TRNAleu A3243G Gene Mutation of Mitochondrial DNA as a Risk Factor for Diabetic Retinopathy in Type 2 Diabetes Mellitus in Bali

Abstract

Introduction: Diabetic retinopathy is one of the chronic complications in patients with diabetes mellitus caused by progressive microangiopathy. Various types of risk factors can affect the occurrence of diabetic retinopathy, one of which is mitochondrial DNA mutations in the tRNAleu A3243G gene that is common in T2DM. This study was conducted with the aim to identify whether the mutation of the tRNAleu A3243G gene acts as a risk factor for diabetic retinopathy in T2DM patients in Bali.
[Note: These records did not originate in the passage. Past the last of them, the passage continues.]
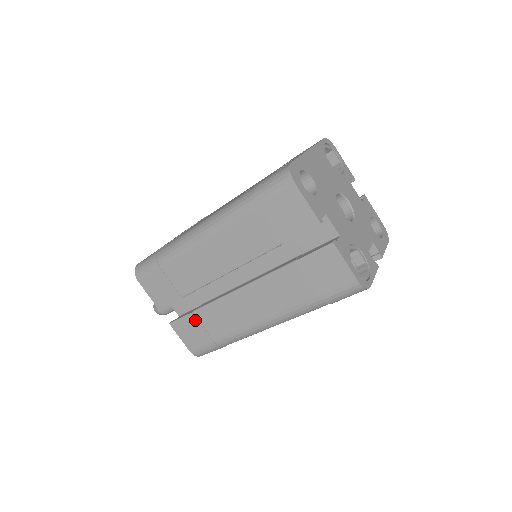
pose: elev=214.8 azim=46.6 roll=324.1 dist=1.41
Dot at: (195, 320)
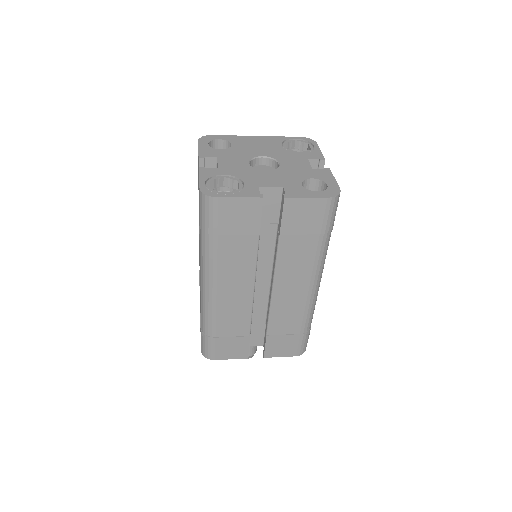
Dot at: occluded
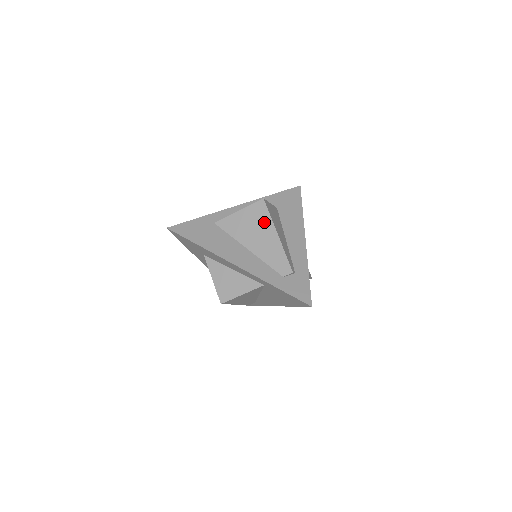
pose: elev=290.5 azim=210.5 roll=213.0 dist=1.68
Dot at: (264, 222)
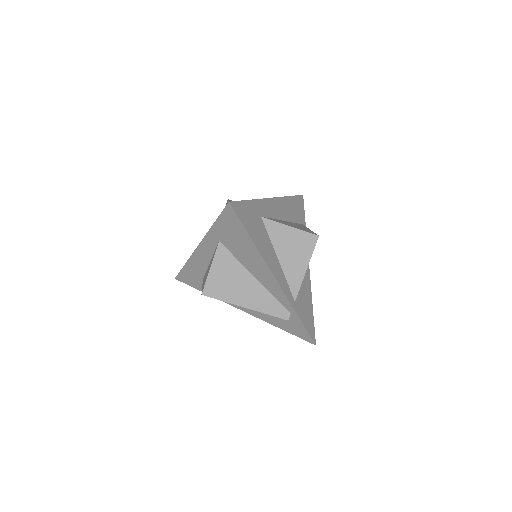
Dot at: occluded
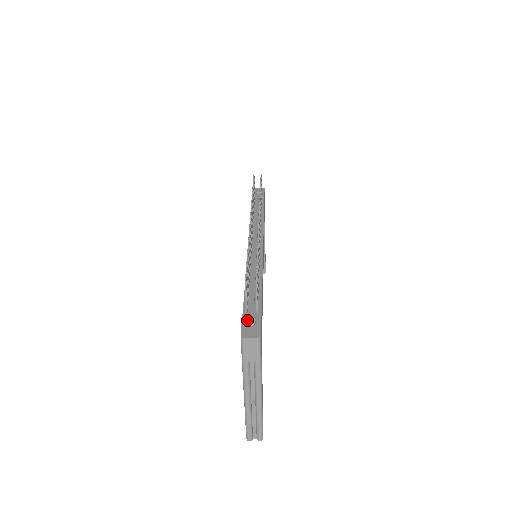
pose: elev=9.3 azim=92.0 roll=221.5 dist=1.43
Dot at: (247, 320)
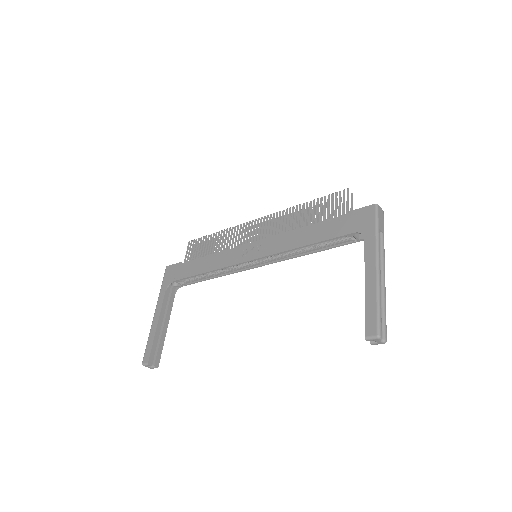
Dot at: (359, 211)
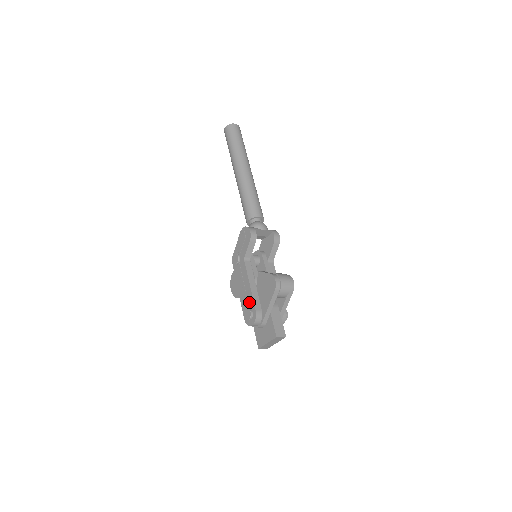
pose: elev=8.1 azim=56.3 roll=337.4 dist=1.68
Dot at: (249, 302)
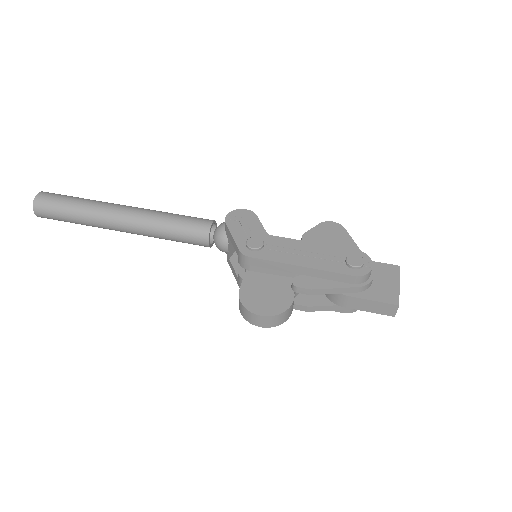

Material and Methods: This study used a case control design with 35 T2DM patients with diabetic retinopathy and 35 T2DM patients without diabetic retinopathy. The techniques used to identify these mutations are PCR and DNA sequencing. Results: Based on the results obtained, no mutations were found in the tRNAleu A3243G gene in the entire sample. Therefore, the relationship analysis of the two variables cannot be identified. Conclusions: Mutations of the tRNAleu A3243G gene that were not successfully identified in this study can be concluded not play a role as a risk factor for diabetic retinopathy. Keywords: Diabetic Retinopathy, Diabetes Mellitus, tRNAleu Gene Mutation, Mitochondrial DNA.